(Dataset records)
━━━

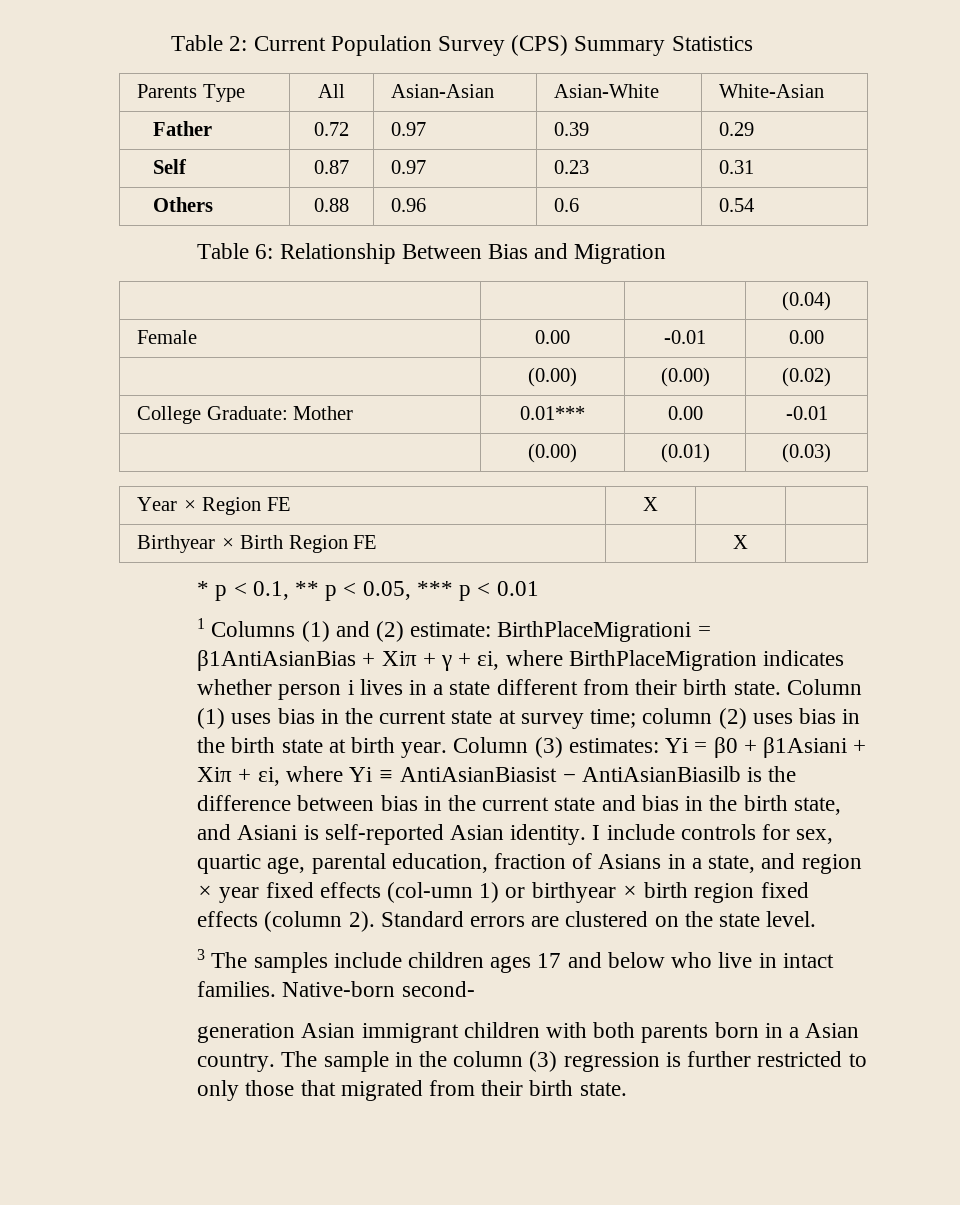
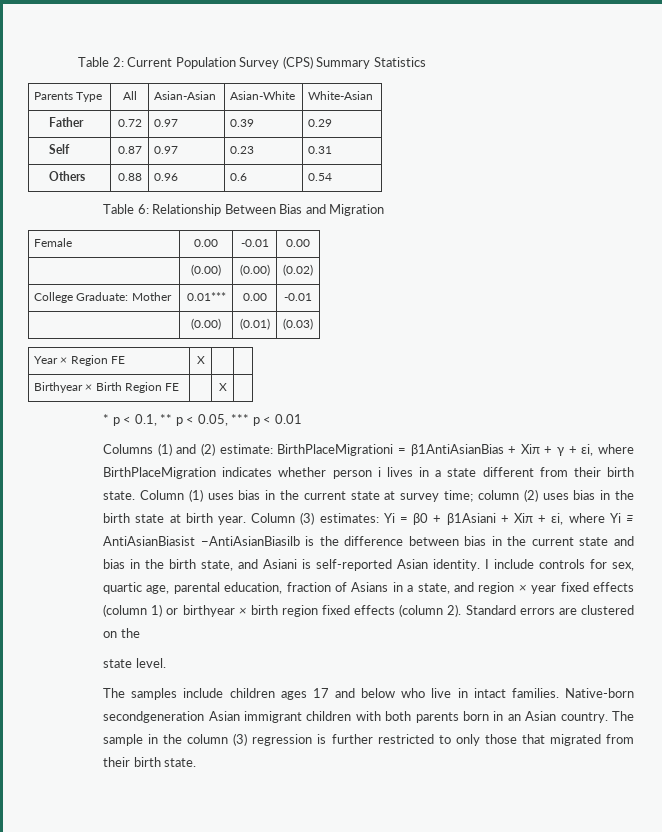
[782,291,831,311] // | | | (0.04) -> (385, 210) none
[197,618,206,629] 1 -> (302, 419) none
[562,766,741,782] − AntiAsianBiasilb -> [200,536,300,546] −AntiAsianBiasilb
[387,882,474,903] (col-umn -> [103,604,148,617] (column
(713, 919) none -> (140, 633) //
[197,949,206,960] 3 -> (166, 663) none
[401,981,475,997] [197,1023,296,1043] second- // generation -> [103,711,205,723] secondgeneration
[789,1027,800,1038] a -> [507,714,521,721] an

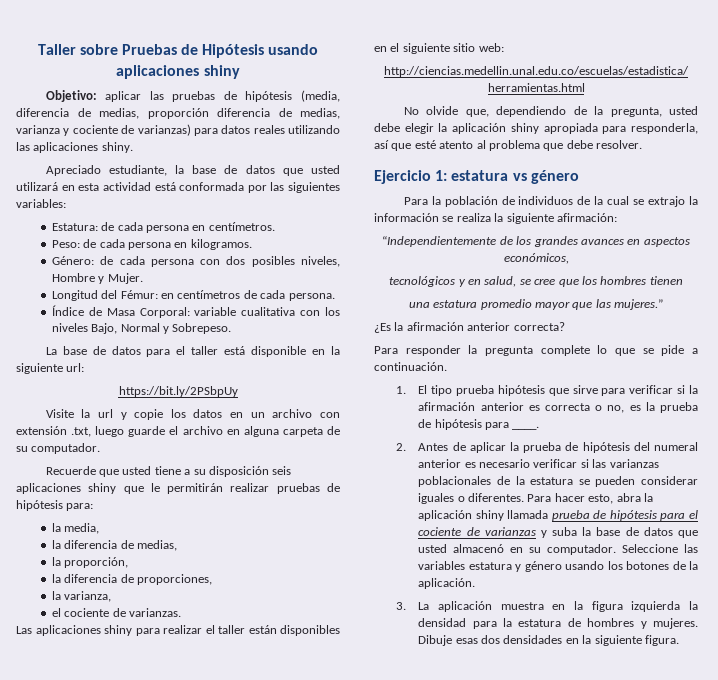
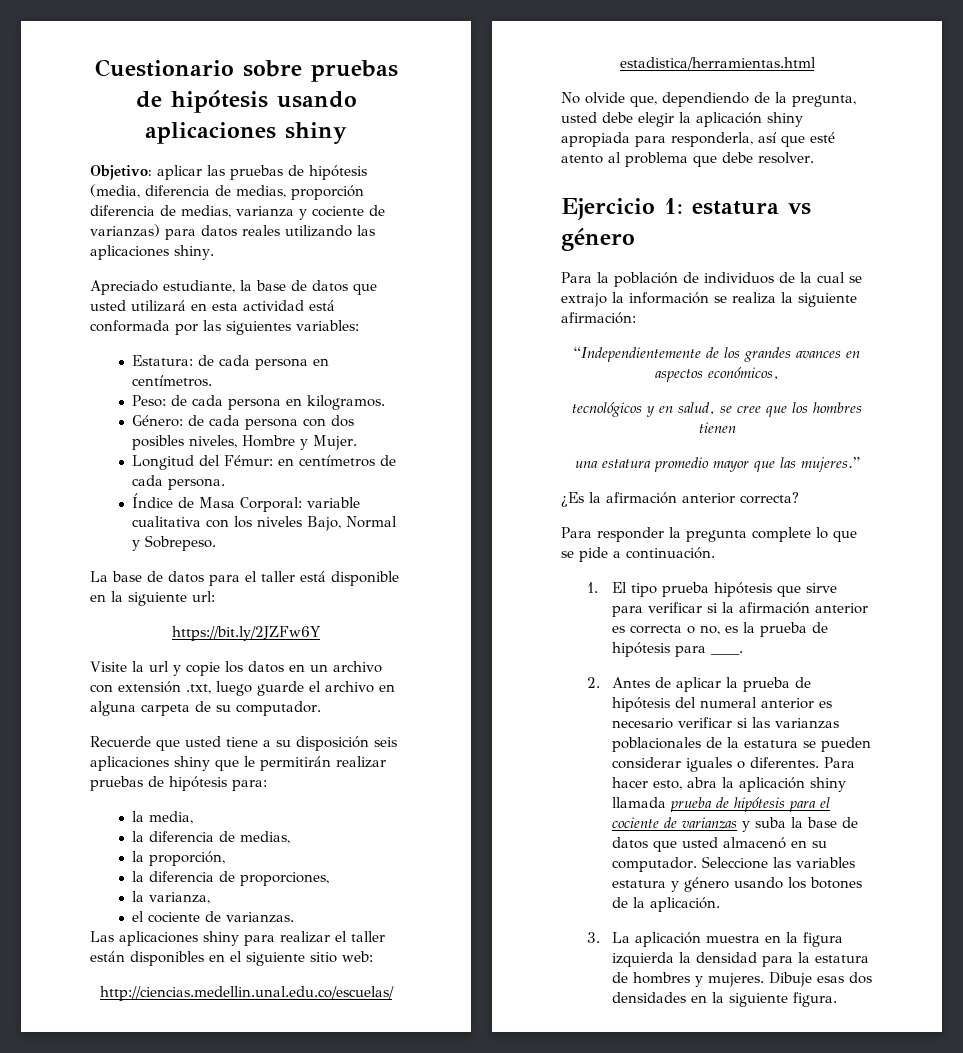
[37,44,265,58] Taller sobre Pruebas de Hipótesis -> [94,59,398,82] [135,90,268,113] Cuestionario sobre pruebas de hipótesis
[118,386,238,397] https://bit.ly/2PSbpUy -> [172,626,320,641] https://bit.ly/2JZFw6Y

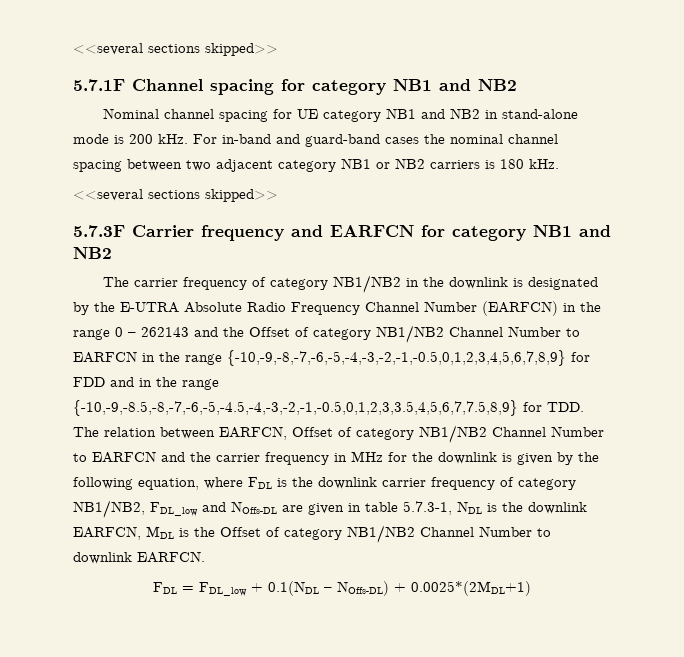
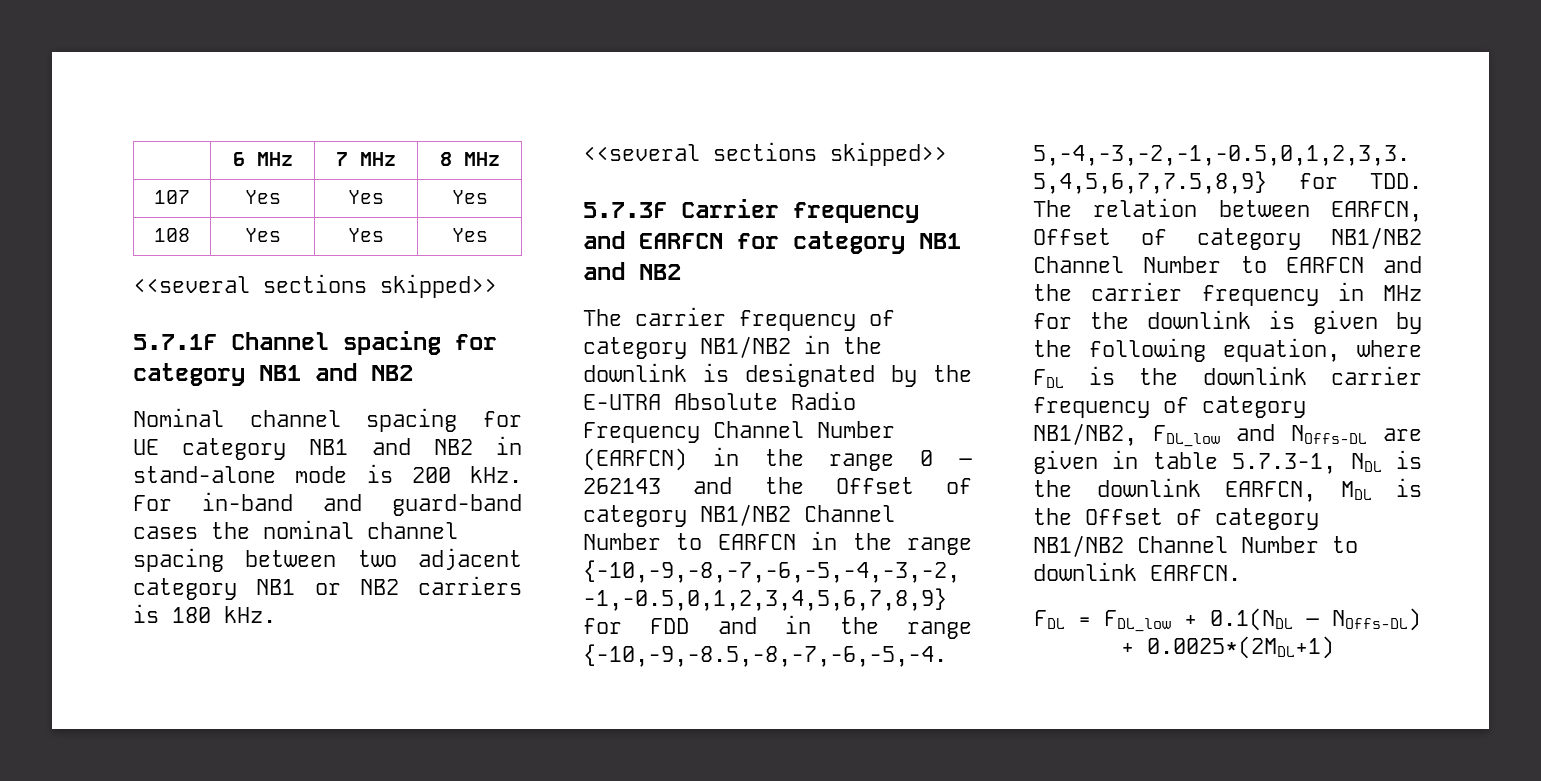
(73, 49) none -> [232,152,293,166] [336,152,396,166] [439,152,500,166] [154,190,190,204] [244,190,281,204] [348,190,384,204] [451,190,488,204] [154,228,190,242] [244,228,281,242] [348,228,384,242] [451,228,488,242] | 6 MHz | 7 MHz | 8 MHz // 107 | Yes | Yes | Yes // 108 | Yes | Yes | Yes //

━━━

TASK: Which of the lines above hold the word "none"? Copy each one.

REPLY:
[782,291,831,311] // | | | (0.04) -> (385, 210) none
[197,618,206,629] 1 -> (302, 419) none
(713, 919) none -> (140, 633) //
[197,949,206,960] 3 -> (166, 663) none
(73, 49) none -> [232,152,293,166] [336,152,396,166] [439,152,500,166] [154,190,190,204] [244,190,281,204] [348,190,384,204] [451,190,488,204] [154,228,190,242] [244,228,281,242] [348,228,384,242] [451,228,488,242] | 6 MHz | 7 MHz | 8 MHz // 107 | Yes | Yes | Yes // 108 | Yes | Yes | Yes //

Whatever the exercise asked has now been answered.